Photos: AEGedolimphotos.com, Family archives via COLlive   

 

There are those who use the eloquence of words to reach others, each phrase and expression hitting with the force of a hammer’s blow.

Others use silence, a quiet, burning intensity creating its own sort of impact.

And there is a third sort, the rare individual who uses both — not silent, but also not a speaker. Words are chosen carefully, taken seriously — tools, perhaps, but not the goal. It’s not the oratory or rhetoric that inspires the listener, but the person himself.

That’s how Rav Yitzchok Feigelstock, who passed away last week at age 95, reached generations of students — stamping them with the unique imprint of a Long Beach talmid.

Back in time to Vienna of the 1930s. Reb Avrohom Feigelstock was a respected figure — a learned businessman who gave regular shiurim and was devoted to the Torah of his sons for whom he hired private melamdim. His wife, Gittel, was a great-granddaughter of the Chasam Sofer, the leading light of Austrian Jewry.

As the Nazi threat increased and it became clear that they would have to escape, the family split up: Yosef Yitzchok, not long after his bar mitzvah, ended up in Uruguay.

The next generation of roshei yeshivah was being cultivated in the yeshivos of Eretz Yisrael or in America, hearing chaburos and arguing in learning, but this bochur was in South America with no rebbi, chavrusa, or friend, utterly alone.

Not just alone, but lonely.

At a different time, Rav Yitzchok would occasionally do something out of character and speak about himself. It was a rarity, but at the Shabbos sheva brachos of his daughter to the son of his dear friend Rav Elya Svei, he allowed himself a brief moment of public introspection.

He reflected on his personal journey and Hakadosh Baruch Hu’s boundless chesed. The talmidim, unused to hearing their rebbi speak about himself, were spellbound. But then Rav Yitzchok did something even more unusual.

“I don’t know if I have any zechusim, but if I have a single zechus, a source of merit that allowed me to experience so many chassadim, it might have been this.”

Rav Yitzchok spoke about those years in Uruguay and said that while he wasn’t the only Jewish teenager there, he was the only one who didn’t join in any of the youth groups.

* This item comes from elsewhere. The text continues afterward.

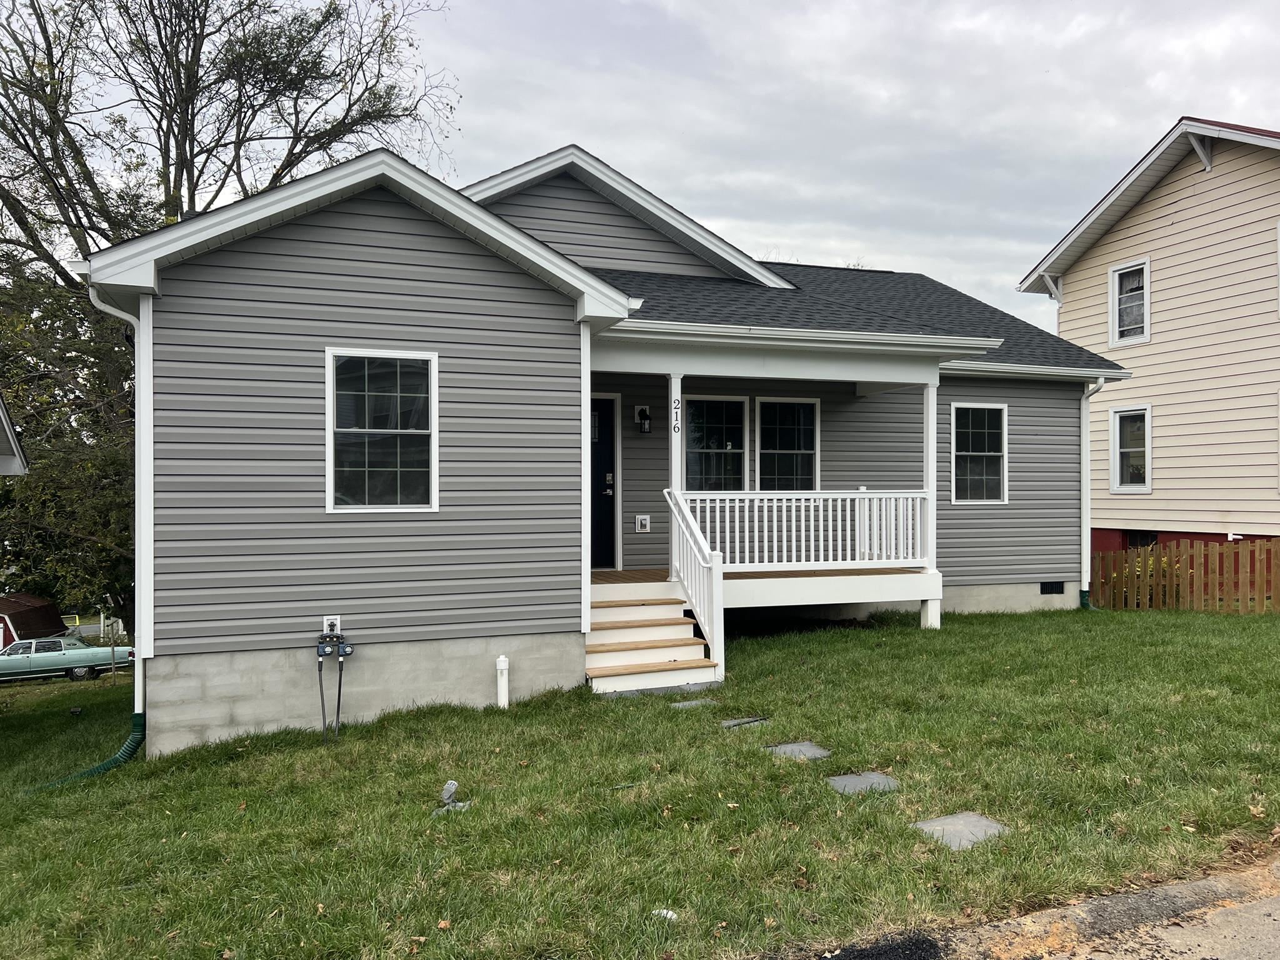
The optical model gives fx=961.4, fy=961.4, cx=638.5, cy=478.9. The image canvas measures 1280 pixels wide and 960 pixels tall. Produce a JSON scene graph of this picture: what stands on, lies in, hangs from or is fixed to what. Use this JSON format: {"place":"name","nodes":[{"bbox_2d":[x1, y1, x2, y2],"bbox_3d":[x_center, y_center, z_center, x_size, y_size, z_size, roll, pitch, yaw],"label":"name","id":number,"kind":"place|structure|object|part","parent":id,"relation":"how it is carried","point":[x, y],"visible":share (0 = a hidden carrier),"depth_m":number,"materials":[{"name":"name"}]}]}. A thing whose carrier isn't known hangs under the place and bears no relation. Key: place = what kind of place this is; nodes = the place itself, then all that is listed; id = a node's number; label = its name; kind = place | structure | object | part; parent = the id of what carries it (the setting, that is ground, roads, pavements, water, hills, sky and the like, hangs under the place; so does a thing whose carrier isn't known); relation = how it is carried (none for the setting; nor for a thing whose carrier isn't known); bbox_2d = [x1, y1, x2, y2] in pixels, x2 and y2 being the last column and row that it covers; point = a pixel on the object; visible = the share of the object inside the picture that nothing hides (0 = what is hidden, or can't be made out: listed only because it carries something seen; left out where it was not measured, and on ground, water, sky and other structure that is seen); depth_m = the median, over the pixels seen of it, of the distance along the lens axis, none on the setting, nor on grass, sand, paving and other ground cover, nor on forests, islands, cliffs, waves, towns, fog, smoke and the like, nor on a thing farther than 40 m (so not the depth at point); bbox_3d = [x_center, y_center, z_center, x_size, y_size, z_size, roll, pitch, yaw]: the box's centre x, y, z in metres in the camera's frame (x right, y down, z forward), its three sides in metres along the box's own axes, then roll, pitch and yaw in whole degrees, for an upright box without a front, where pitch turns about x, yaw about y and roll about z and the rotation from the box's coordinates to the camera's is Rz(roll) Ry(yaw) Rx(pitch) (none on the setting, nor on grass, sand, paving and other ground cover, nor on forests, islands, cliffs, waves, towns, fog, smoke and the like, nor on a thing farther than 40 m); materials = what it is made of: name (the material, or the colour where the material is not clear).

These mixed-gender groups gave the young people a social dynamic, company, acceptance, something to belong to. But the Viennese bochur had a sense that he didn’t belong there, and so he stayed away.

“Perhaps,” he said, “this was the zechus that stood by me.”

He eventually came to America, joining his two brothers. Moshe was already in Beis Medrash Elyon and Hershel was in Lubavitch. (Rav Moshe Feigelstock, who passed away in 2015, would become rosh yeshivah of Yeshiva Tiferes Elimelech, and Rav Hershel, who passed away in 2020, would  become principal of Yeshiva Tomchei Temimim Lubavitch in Montreal, Canada.) Moshe felt that his brother would do well in Torah Vodaath, and though Yitzchok had learned with his father until his bar mitzvah, he didn’t come into the yeshivah as a prodigy.

He had spent years on the run, and hadn’t attended a formal cheder since he’d been a young boy.

But Rav Gedalia Schorr saw something in the young man, and he encouraged him.

They learned together, they walked together, they often spoke — and in time, Rav Schorr paid his talmid the ultimate compliment.

He suggested that Yitzchok Feigelstock go learn under his own rebbi, Rav Aharon Kotler.

“It was a neis that the Rosh Yeshivah accepted me — I wasn’t on the level,” Rav Yitzchok would later say.

Perhaps it was a miracle. Part of that greater miracle called the rebirth of Torah in America and the miracle of the children born on these shores who would themselves take part in that rebirth, so many of them talmidim of this one-time immigrant.